Les centres médicaux privés qui ne disposent pas de salles d’opération adaptées ni de lits d’hôpital pour y passer la nuit ne seront désormais plus autorisés à pratiquer des césariennes, a annoncé le ministère de la Santé, comme l’explique le média en ligne Diken. Une mesure qui semble de bon sens et destinée à protéger les patientes et leurs enfants mais qui est accueillie avec suspicion.

“Cette loi concerne les centres médicaux pour l’instant, mais on ne sait pas jusqu’où elle pourra aller. Avec cette interdiction de la césarienne, le pouvoir prépare l’interdiction de l’avortement”, s’alarme la Coalition des femmes, une association de défense des droits des femmes, citée par le média en ligne T24.

La Turquie est le pays de l’OCDE qui pratique le plus l’accouchement par césarienne, dans 60 % des cas en 2022 (contre 29 % pour la moyenne européenne), souligne la BBC Türkçe, qui notait même, en 2017, que la Turquie était le pays à pratiquer le plus de césariennes dans le monde.

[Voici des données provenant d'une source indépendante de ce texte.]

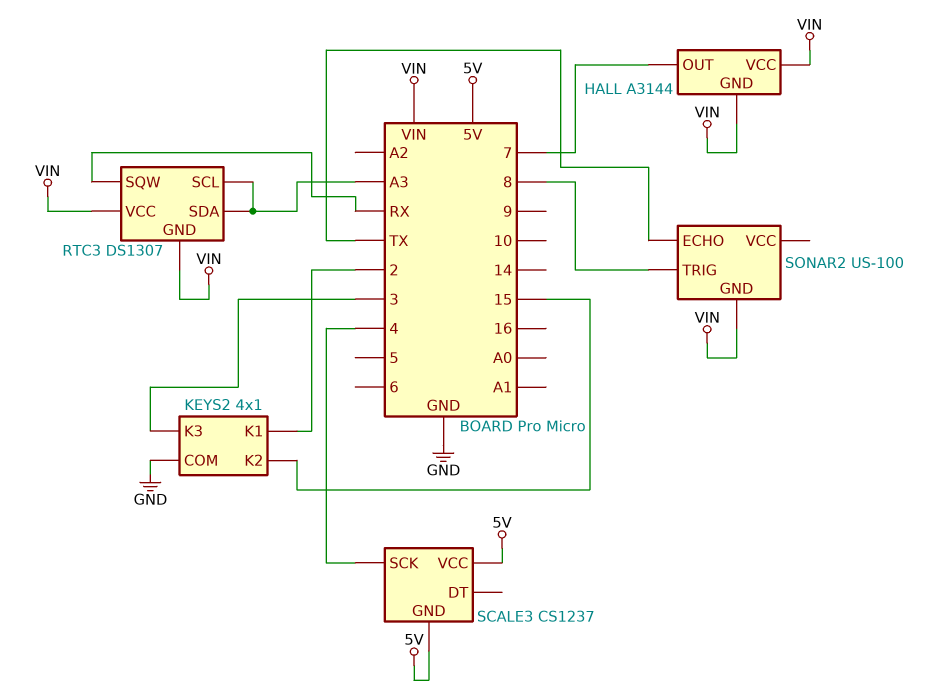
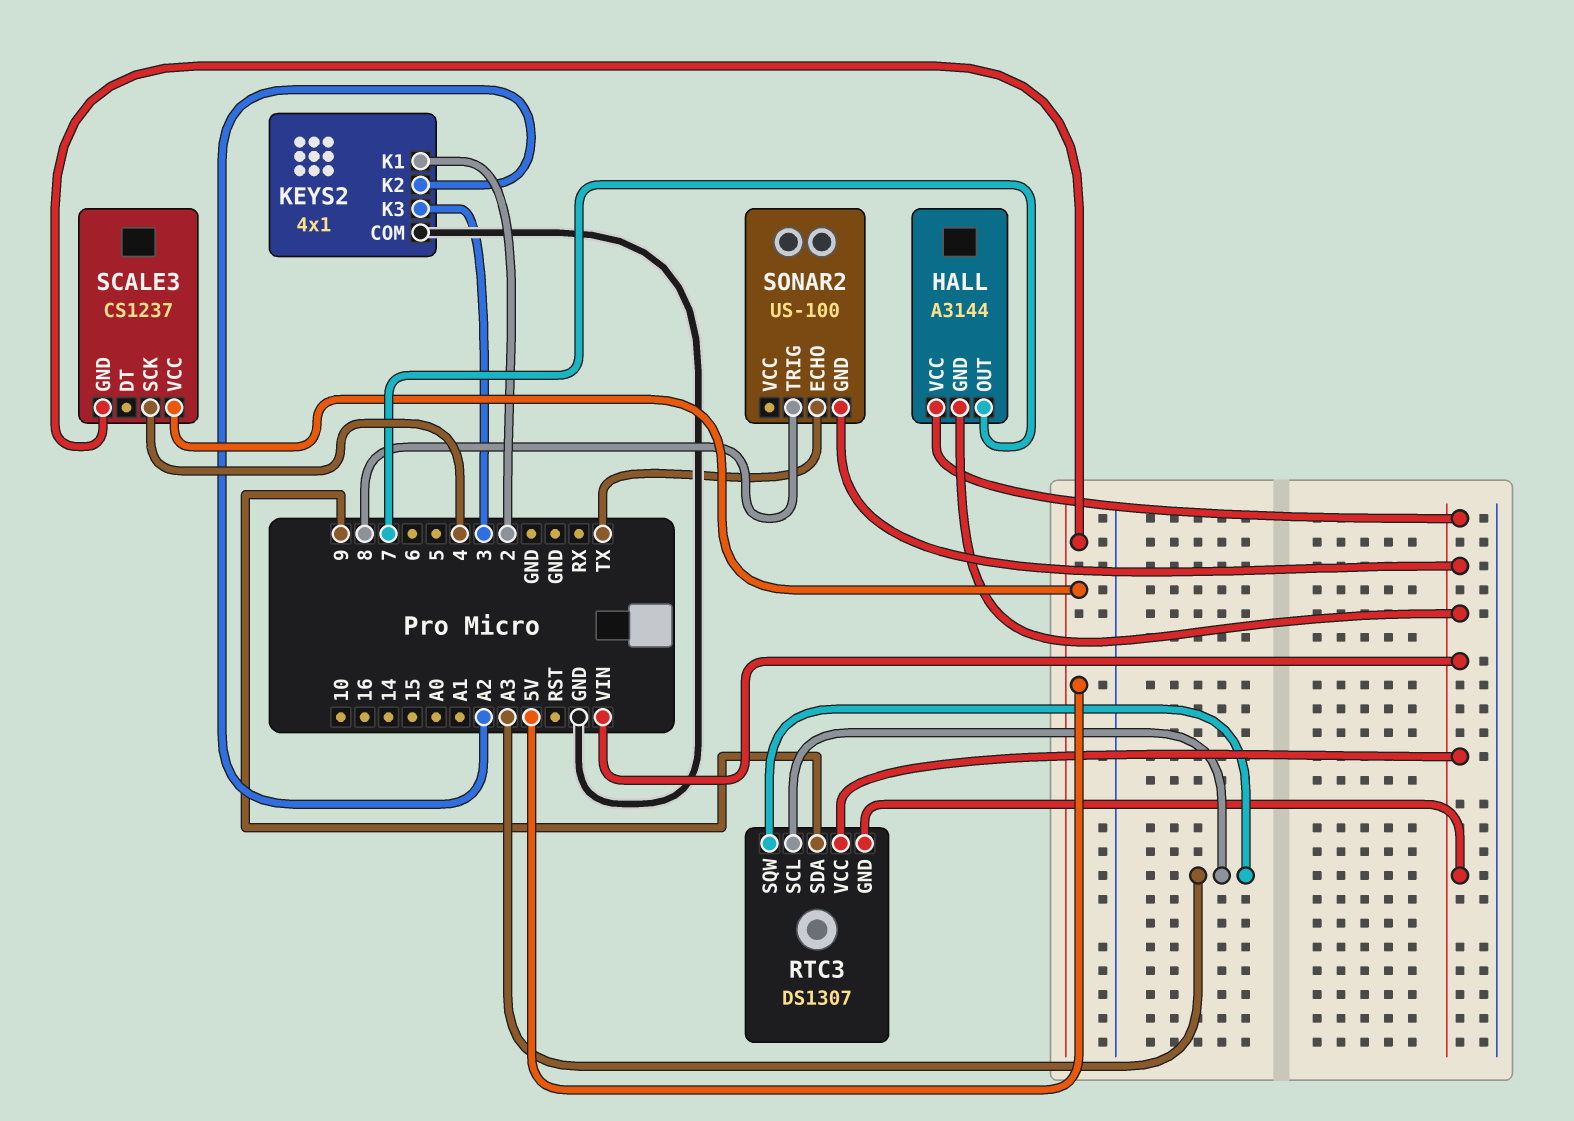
KEYS2 pin K2: 15 -> A2
RTC3 pin SDA: A3 -> 9
RTC3 pin SQW: RX -> A3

Le média relève que ces records peuvent s’expliquer par la défiance des femmes turques envers un système de santé publique défaillant qui les pousse à se tourner vers le secteur privé. Ce dernier, pour des raisons financières, a intérêt à multiplier les opérations et, donc, à pousser les patientes à pratiquer un accouchement par césarienne, selon l’obstétricienne et gynécologue Gülnihal Bülbül. Les césariennes sont également plus sûres pour le médecin, qui se protège ainsi des éventuels risques judiciaires en cas de complications lors de l’accouchement par voie basse, explique la docteure.

 

Remise en cause de l’égalité hommes-femmes

“Pourquoi le fait que notre ministère incite à accoucher selon les voies normales les dérange-t-il autant ?” s’interroge le président islamo-nationaliste, Recep Tayyip Erdogan, dans des propos rapportés par le quotidien Yeni Safak. La source de cette défiance est probablement à chercher dans les actes et les déclarations du chef de l’État turc concernant les femmes, ainsi que dans plusieurs affaires.

Recep Tayyip Erdogan, qui remet ouvertement en cause l’égalité entre les hommes et les femmes, enjoint régulièrement à ces dernières de faire “au moins trois enfants” et a notamment déclaré en 2012 que l’avortement était un “meurtre”, avant de renoncer à modifier la loi qui le rend légal depuis 1983.

La Turquie s’est par ailleurs retirée, en juillet 2021, de la Convention du Conseil de l’Europe sur la prévention et la lutte contre la violence à l’égard des femmes et la violence domestique. Elle avait été adoptée à Istanbul en 2011.

Des polémiques ont aussi éclaté ces dernières années dans le pays au sujet du mariage des enfants ou encore d’un projet de loi, déposé (puis retiré) en 2016, qui aurait entraîné la dépénalisation, dans certains cas, des viols sur mineurs.